We have been given that,

$\sqrt{2} x^{2}-3 x-2 \sqrt{2}=0$

Now divide throughout by $\sqrt{2}$. We get,

$x^{2}-\frac{3}{\sqrt{2}} x-2=0$

Now take the constant term to the RHS and we get

$x^{2}-\frac{3}{\sqrt{2}} x=2$

Now add square of half of co-efficient of ‘x’ on both the sides. We have,

$x^{2}-\frac{3}{\sqrt{2}} x+\left(\frac{3}{2 \sqrt{2}}\right)^{2}=\left(\frac{3}{2 \sqrt{2}}\right)^{2}+2$

$x^{2}+\left(\frac{3}{2 \sqrt{2}}\right)^{2}-2\left(\frac{3}{2 \sqrt{2}}\right) x=\frac{25}{8}$

$\left(x-\frac{3}{2 \sqrt{2}}\right)^{2}=\frac{25}{8}$

Since RHS is a positive number, therefore the roots of the equation exist.

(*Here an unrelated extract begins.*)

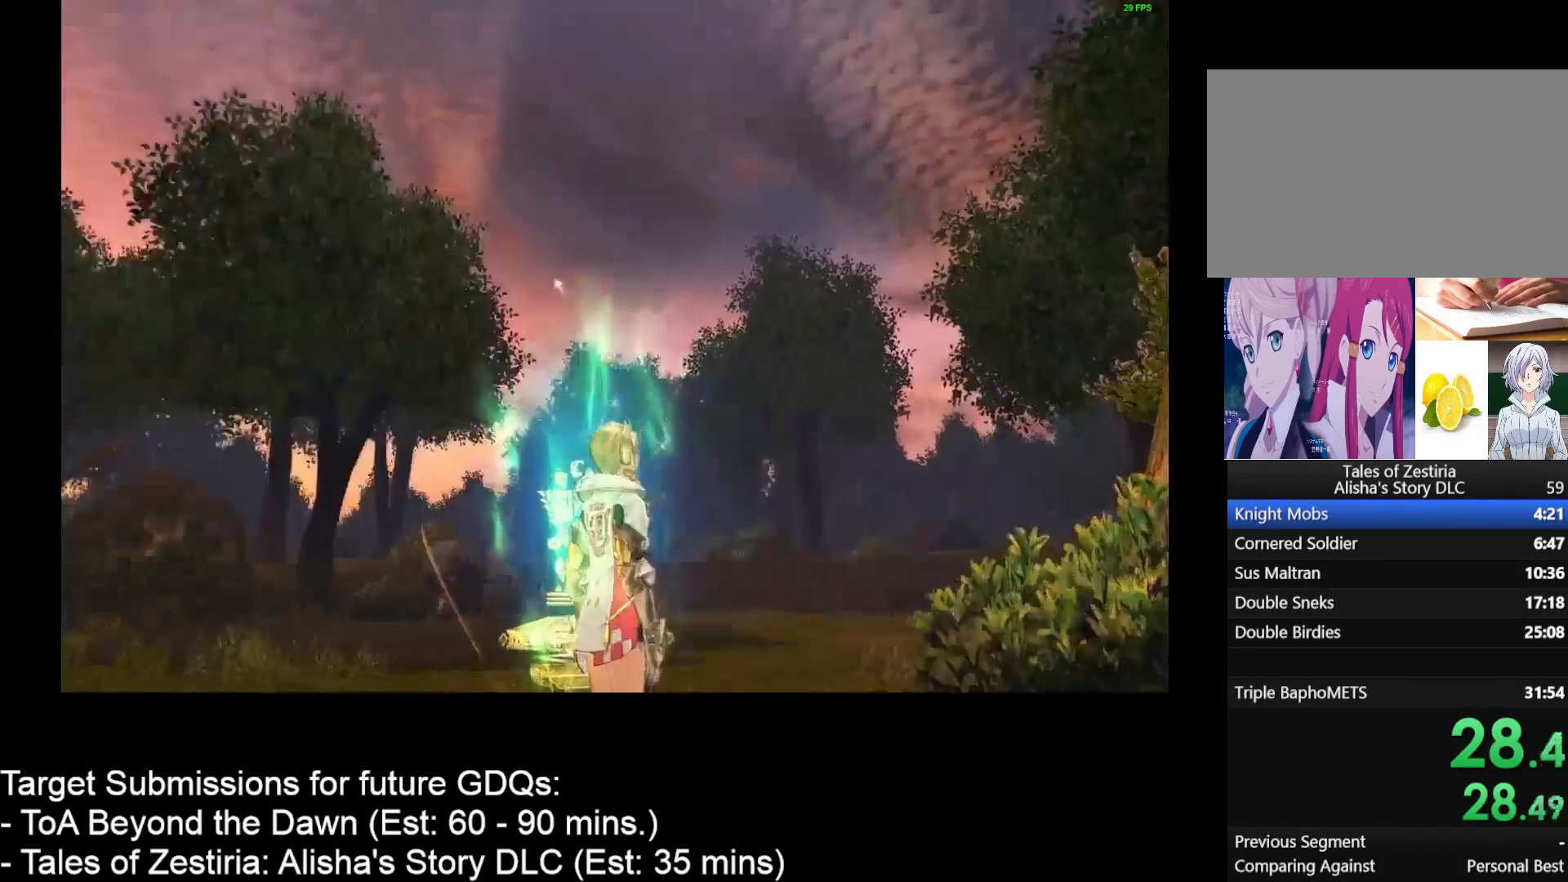
{"keys": [], "mouse": [], "events": []}
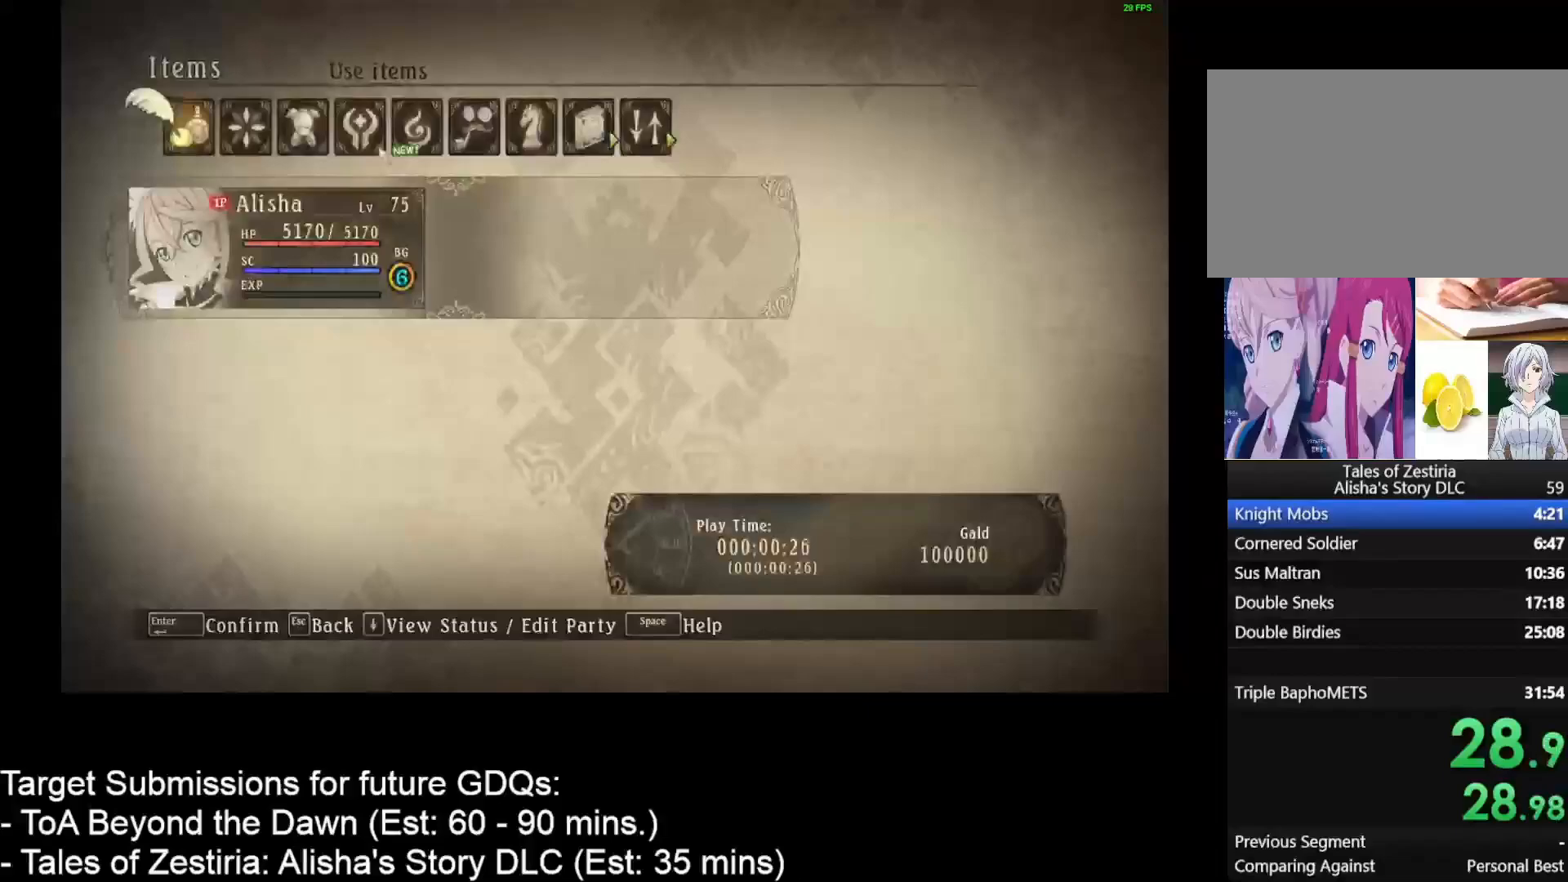
{"keys": [], "mouse": ["left"], "events": [[183, "mouse_left", "down"], [283, "mouse_left", "up"], [450, "mouse_left", "down"]]}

So, now take the square root on both the sides and we get

$x-\frac{3}{2 \sqrt{2}}=\pm \frac{5}{2 \sqrt{2}}$

$x=\frac{3}{2 \sqrt{2}} \pm \frac{5}{2 \sqrt{2}}$

Now, we have the values of ‘x’ as

$x=\frac{3}{2 \sqrt{2}}+\frac{5}{2 \sqrt{2}}$

$=2 \sqrt{2}$

Also we have,

$x=\frac{3}{2 \sqrt{2}}-\frac{5}{2 \sqrt{2}}$

$=-\frac{1}{\sqrt{2}}$

Therefore the roots of the equation are $2 \sqrt{2}$ and $-\frac{1}{\sqrt{2}}$.